Calin and Radu ran their CDH + Couchbase setup on the Full Metal Cloud and documented the performance of Couchdoop, when varying environment parameters. These are their findings.
Avira’s large scale applications have a traditional 2-tier architecture:
• Analytical tier built around the Hadoop ecosystem which crunches large amounts of user event logs. We use Cloudera’s Distribution of Hadoop (CDH).
• Real-time tier which exposes web services to almost 100 million users. This tier requires a high performance database, and we decided to use Couchbase, which is known for its sub-millisecond response time.
However, when we tried to integrate the two technologies, Hadoop (CDH) and Couchbase, we soon reached the conclusion that current solutions just created a bottleneck. So we decided to write our own and Couchdoop, a high performance Hadoop connector for Couchbase, was born.

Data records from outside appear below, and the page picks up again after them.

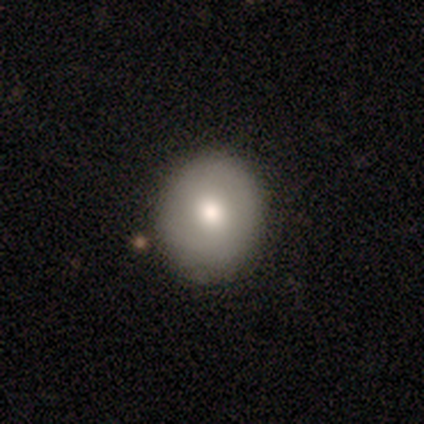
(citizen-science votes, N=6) smooth 67%, featured or disk 33%, star or artifact 0%. Down the decision tree: how rounded — round (100%); merging — none (100%).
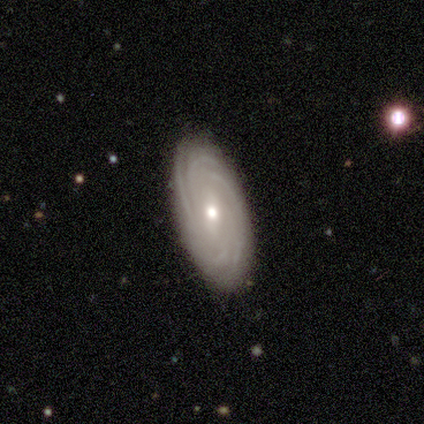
featured or disk 84%, smooth 14%, star or artifact 3%. Down the decision tree: edge-on disk — no (90%); bar — no (46%); spiral arms — yes (96%); spiral arm count — more than 4 (33%); spiral winding — tight (89%); bulge size — moderate (61%); merging — none (92%).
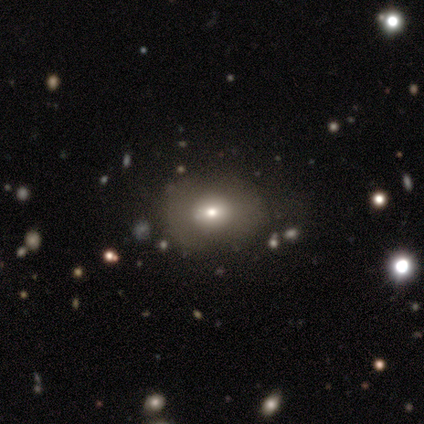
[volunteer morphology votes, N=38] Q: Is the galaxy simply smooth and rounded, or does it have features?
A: smooth — 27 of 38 (71%).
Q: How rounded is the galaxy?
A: in between — 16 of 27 (59%).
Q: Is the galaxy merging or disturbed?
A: none — 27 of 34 (79%).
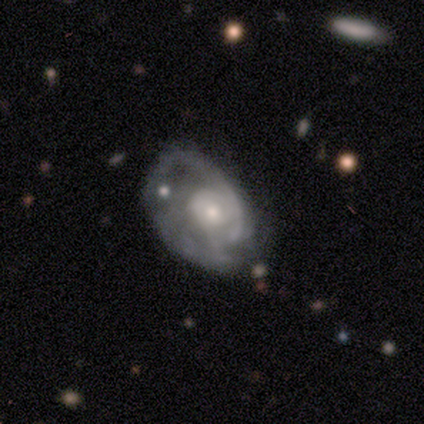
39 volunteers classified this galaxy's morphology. This appears to be a featured or disk galaxy (77%) with no bar (93%), medium (52%) spiral arms (82%) and a moderate central bulge (57%). Merging: major disturbance (53%).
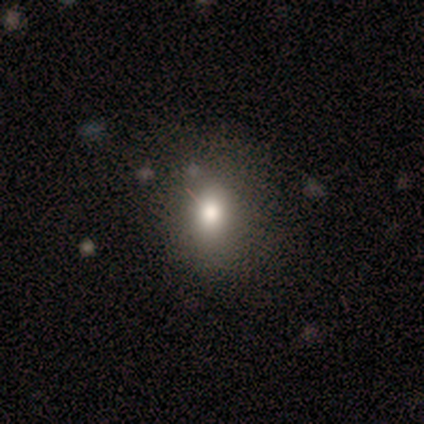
Smooth or featured? 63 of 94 (67%) said smooth. How rounded? 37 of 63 (59%) said round. Merging? 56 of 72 (78%) said none.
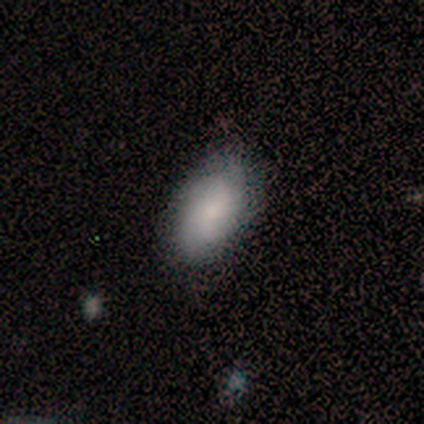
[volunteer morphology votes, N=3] smooth-or-featured: smooth: 67% | featured or disk: 33% | star or artifact: 0%
  how-rounded: in between: 100% | round: 0% | cigar-shaped: 0%
  merging: none: 67% | minor disturbance: 33% | major disturbance: 0% | merger: 0%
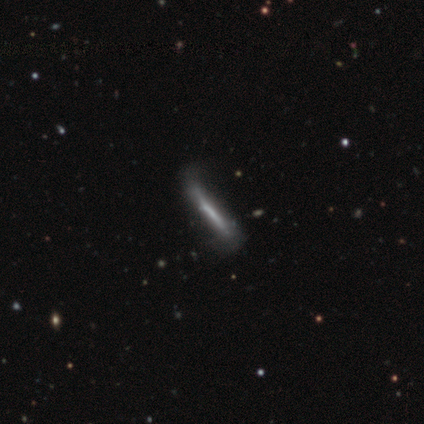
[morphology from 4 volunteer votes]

Couchdoop allows us to both import data from Couchbase into any HDFS storage, and also to export from Hadoop into Couchbase. Couchdoop leverages Hadoop parallelism, so it is ideal for doing fast batch loading of data. For simple tasks and prototyping, Couchdoop may be used as a command line tool, but for more complex tasks it may be used as a Hadoop MapReduce Java library. For more information on Avira’s use case for Couchdoop, check out our article on the Cloudera’s blog.
We benchmarked Couchdoop on Bigstep’s Full Metal Cloud and, besides evaluating Couchdoop itself, the experiments also allowed us to push Couchbase to its limits, by leveraging Hadoop’s parallelism.
In the next sections we will describe how we tested Couchbase and Couchdoop, then we’ll look over some charts to evaluate the performance and in the end we will cover some issues and limitations that we encountered.
Experimental Setup: Infrastructure
Both Hadoop and NoSQL databases perform significantly better on non-virtualized systems, so for this experiment we used Bigstep’s Full Metal Compute Instances. All nodes had the same configuration:
• 2x Intel E5-2690 2.9 GHz CPU for a total of 16 physical cores (32 virtual cores because of Hyper-Threading)
• 192 GiB of RAM DIMM 1600MHz
• Local hard-disks
• 4 x 10Gbps Ethernet
For Hadoop, we deployed CDH version 5 (Cloudera Distribution Including Apache Hadoop) on 7 worker nodes. The Couchbase cluster was provisioned on separate nodes running Couchbase Server 2.5. We used 2 Couchbase nodes at first, but later on, we leveraged the scalability of the Full Metal Cloud to provision an additional Couchbase node within minutes, so that we could also measure the performance benefits of adding an extra Couchbase node.
What we tested
The experiments tested two features of Couchdoop:
• exporting data from a Hadoop storage to Couchbase;
• importing data from Couchbase by using views into a Hadoop storage.
For both features we used HDFS as Hadoop storage, but Couchdoop allows the of use any other storage (such as HBase) by setting a different InputFormat (for exports) or OutputFormat (for imports).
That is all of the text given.